**Task item:**
Set down, please, exactly the lines below that run from the line with "Scopri il Waterberg" to the line with "escursioni nella riserva.", both lines included.

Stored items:
----------------------------------------

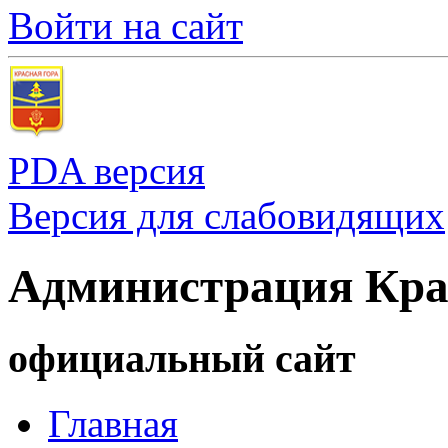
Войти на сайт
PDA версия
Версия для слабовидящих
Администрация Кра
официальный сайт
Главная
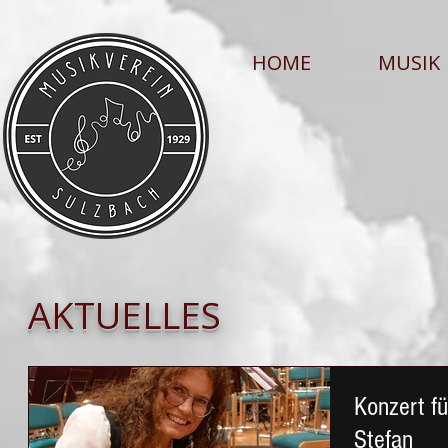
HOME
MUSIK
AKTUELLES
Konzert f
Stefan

----------------------------------------

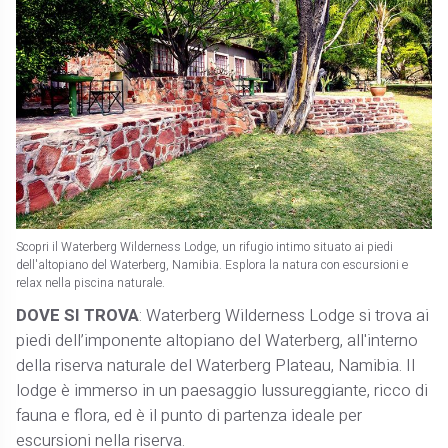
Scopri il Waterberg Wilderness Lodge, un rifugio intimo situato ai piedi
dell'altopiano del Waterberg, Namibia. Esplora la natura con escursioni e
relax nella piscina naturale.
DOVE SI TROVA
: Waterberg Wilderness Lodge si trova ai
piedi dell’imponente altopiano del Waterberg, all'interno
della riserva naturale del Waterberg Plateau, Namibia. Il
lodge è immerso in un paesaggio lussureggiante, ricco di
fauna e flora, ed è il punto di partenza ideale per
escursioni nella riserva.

----------------------------------------

**Solution:**
Scopri il Waterberg Wilderness Lodge, un rifugio intimo situato ai piedi
dell'altopiano del Waterberg, Namibia. Esplora la natura con escursioni e
relax nella piscina naturale.
DOVE SI TROVA
: Waterberg Wilderness Lodge si trova ai
piedi dell’imponente altopiano del Waterberg, all'interno
della riserva naturale del Waterberg Plateau, Namibia. Il
lodge è immerso in un paesaggio lussureggiante, ricco di
fauna e flora, ed è il punto di partenza ideale per
escursioni nella riserva.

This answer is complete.